Copy each of the records below word for word, keeping every line and figure unchanged.

- _DATASET ENTRIES_
================================
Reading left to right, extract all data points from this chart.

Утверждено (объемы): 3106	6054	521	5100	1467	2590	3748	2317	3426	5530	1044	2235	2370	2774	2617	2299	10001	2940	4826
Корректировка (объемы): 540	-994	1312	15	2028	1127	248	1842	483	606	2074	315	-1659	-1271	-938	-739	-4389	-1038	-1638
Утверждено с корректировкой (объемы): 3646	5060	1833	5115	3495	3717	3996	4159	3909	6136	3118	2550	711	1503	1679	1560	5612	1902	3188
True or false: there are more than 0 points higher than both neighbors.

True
================================
- _SOLUTION TO THIS EXERCISE_
Reading left to right, extract all data points from this chart.

Утверждено (объемы): 3106	6054	521	5100	1467	2590	3748	2317	3426	5530	1044	2235	2370	2774	2617	2299	10001	2940	4826
Корректировка (объемы): 540	-994	1312	15	2028	1127	248	1842	483	606	2074	315	-1659	-1271	-938	-739	-4389	-1038	-1638
Утверждено с корректировкой (объемы): 3646	5060	1833	5115	3495	3717	3996	4159	3909	6136	3118	2550	711	1503	1679	1560	5612	1902	3188
True or false: there are more than 0 points higher than both neighbors.

True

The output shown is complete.